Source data
*** Begin section ***

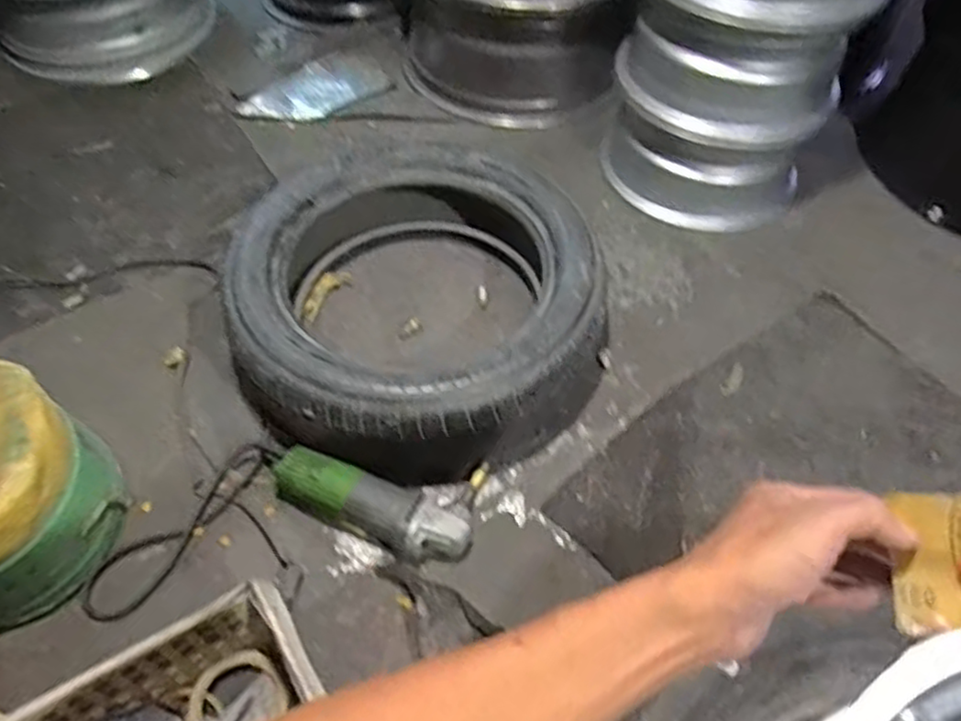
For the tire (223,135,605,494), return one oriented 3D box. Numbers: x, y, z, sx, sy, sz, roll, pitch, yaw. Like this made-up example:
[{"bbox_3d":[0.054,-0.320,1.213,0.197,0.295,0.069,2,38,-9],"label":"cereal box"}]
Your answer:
[{"bbox_3d":[-0.100,-0.085,0.962,0.533,0.163,0.492,36,62,21],"label":"tire"}]

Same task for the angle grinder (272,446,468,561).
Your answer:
[{"bbox_3d":[-0.130,0.168,0.820,0.249,0.070,0.079,21,58,15],"label":"angle grinder"}]

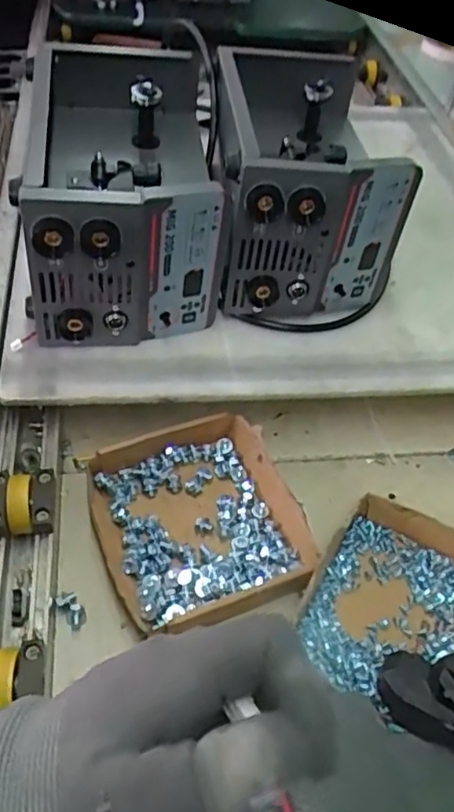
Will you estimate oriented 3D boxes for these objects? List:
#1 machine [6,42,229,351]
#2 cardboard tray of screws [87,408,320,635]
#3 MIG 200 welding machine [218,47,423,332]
[{"bbox_3d":[-0.102,-0.219,0.634,0.174,0.156,0.315,-2,51,-8],"label":"machine"},{"bbox_3d":[-0.024,0.097,0.543,0.165,0.026,0.178,-17,54,-19],"label":"cardboard tray of screws"},{"bbox_3d":[0.079,-0.251,0.684,0.181,0.159,0.319,3,50,-4],"label":"MIG 200 welding machine"}]

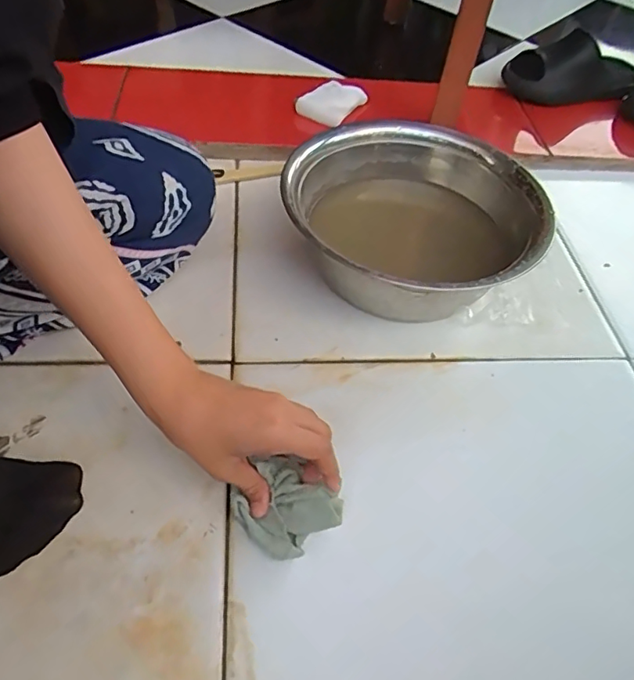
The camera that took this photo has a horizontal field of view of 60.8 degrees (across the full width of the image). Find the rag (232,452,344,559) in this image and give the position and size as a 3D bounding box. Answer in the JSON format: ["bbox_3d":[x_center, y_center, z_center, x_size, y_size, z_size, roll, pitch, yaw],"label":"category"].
[{"bbox_3d":[-0.024,0.122,0.404,0.064,0.025,0.066,-28,59,-26],"label":"rag"}]

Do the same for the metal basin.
[{"bbox_3d":[0.100,-0.118,0.577,0.252,0.107,0.252,3,50,-4],"label":"metal basin"}]

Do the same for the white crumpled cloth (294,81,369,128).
[{"bbox_3d":[0.020,-0.343,0.773,0.071,0.020,0.102,29,53,17],"label":"white crumpled cloth"}]

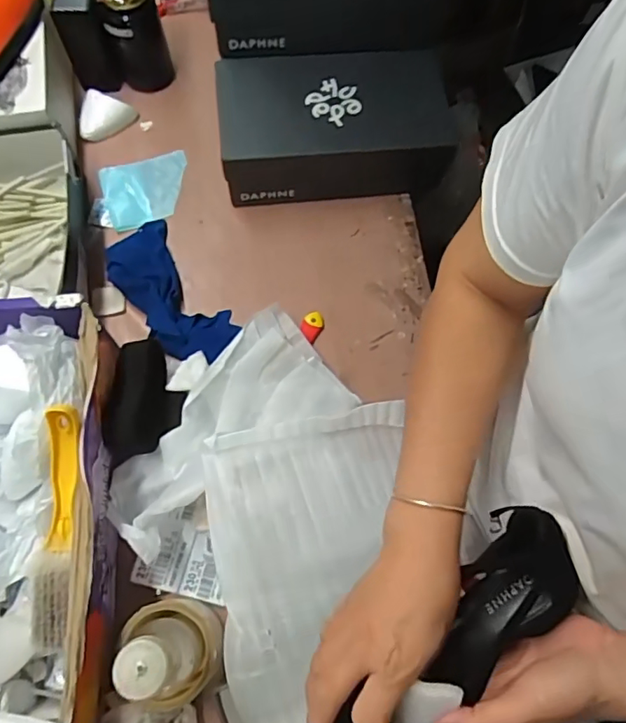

*** End section ***

** Work item **
Say how many lines in the entries include the string "oriented", and write nothing besides that number.

** Result for this exercise **
2